┌──
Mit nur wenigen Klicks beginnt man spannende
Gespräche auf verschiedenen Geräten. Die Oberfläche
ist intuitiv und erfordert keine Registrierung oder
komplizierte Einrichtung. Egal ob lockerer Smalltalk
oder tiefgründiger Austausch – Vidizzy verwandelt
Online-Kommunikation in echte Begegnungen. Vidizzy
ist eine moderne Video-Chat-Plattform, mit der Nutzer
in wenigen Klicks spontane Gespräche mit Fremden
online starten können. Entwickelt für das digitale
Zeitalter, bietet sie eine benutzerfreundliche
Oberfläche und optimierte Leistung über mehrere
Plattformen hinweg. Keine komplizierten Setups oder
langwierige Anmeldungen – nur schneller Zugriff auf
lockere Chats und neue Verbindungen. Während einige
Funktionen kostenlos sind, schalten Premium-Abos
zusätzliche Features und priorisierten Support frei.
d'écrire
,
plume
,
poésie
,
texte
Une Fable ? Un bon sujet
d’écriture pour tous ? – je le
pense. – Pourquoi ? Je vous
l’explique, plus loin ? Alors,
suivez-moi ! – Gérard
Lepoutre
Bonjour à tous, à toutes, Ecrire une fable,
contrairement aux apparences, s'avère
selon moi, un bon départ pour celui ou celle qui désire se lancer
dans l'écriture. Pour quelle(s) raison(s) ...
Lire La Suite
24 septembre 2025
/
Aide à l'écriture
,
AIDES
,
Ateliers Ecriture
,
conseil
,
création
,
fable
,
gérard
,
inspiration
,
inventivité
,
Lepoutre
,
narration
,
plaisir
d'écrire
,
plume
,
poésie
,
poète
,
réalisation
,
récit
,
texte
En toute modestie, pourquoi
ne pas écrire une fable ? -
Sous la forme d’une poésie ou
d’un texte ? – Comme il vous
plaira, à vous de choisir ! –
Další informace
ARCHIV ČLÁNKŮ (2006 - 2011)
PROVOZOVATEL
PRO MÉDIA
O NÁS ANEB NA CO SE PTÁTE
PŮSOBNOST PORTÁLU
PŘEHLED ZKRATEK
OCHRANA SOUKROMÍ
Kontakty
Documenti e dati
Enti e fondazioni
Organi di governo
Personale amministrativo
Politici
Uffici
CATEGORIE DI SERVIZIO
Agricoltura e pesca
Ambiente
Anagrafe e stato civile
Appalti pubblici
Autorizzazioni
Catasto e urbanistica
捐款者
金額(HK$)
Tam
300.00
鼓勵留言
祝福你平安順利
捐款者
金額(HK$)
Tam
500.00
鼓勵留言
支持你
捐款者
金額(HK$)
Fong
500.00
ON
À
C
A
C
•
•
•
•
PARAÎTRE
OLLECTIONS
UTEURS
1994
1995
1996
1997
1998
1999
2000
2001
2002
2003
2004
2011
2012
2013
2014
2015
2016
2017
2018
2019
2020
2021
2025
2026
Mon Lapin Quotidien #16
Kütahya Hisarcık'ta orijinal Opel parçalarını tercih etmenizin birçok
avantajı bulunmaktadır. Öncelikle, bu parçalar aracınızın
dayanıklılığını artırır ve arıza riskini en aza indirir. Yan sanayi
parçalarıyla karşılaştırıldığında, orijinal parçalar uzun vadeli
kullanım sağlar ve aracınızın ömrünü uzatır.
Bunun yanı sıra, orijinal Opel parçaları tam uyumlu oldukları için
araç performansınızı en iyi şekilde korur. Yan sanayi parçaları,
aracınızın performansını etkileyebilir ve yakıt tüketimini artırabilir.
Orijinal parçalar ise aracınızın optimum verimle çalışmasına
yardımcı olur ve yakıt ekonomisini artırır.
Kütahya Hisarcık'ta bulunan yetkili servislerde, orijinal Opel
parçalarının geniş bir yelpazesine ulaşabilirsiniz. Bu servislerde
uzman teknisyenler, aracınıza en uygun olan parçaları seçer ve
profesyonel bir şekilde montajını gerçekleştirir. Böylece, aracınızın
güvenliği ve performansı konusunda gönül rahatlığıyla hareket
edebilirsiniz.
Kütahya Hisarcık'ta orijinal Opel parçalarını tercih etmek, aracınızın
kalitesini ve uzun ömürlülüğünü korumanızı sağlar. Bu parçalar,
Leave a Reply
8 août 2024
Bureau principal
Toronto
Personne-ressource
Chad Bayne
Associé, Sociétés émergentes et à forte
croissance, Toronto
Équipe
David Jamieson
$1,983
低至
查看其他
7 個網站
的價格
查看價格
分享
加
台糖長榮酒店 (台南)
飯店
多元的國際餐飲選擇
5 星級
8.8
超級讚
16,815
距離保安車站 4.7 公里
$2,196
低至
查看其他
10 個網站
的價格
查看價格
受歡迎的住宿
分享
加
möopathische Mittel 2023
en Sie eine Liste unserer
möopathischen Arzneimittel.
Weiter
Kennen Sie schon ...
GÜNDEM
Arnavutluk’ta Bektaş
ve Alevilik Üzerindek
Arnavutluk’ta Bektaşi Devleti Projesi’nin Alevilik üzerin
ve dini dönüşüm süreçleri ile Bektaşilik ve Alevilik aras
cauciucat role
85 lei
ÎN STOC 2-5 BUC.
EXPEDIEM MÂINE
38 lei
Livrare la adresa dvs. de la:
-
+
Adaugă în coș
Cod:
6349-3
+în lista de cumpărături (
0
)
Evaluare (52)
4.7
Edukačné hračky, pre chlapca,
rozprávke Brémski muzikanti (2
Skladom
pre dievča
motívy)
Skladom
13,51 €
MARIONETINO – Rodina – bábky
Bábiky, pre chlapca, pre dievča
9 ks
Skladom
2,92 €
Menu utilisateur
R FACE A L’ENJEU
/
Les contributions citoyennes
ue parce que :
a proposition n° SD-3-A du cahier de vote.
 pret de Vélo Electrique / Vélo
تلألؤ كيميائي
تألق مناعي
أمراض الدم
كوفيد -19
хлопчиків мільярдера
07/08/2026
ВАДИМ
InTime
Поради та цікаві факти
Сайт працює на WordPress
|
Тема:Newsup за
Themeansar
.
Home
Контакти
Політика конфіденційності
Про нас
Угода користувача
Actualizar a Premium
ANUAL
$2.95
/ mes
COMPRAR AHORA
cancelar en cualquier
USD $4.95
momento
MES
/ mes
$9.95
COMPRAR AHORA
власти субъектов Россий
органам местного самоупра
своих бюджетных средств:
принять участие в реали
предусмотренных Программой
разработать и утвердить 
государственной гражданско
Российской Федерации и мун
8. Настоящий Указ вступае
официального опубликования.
└──
▶ **What the task requires**
All lines in the data that contain the word "artırır" should be copied.

▶ **Task result**
dayanıklılığını artırır ve arıza riskini en aza indirir. Yan sanayi
yardımcı olur ve yakıt ekonomisini artırır.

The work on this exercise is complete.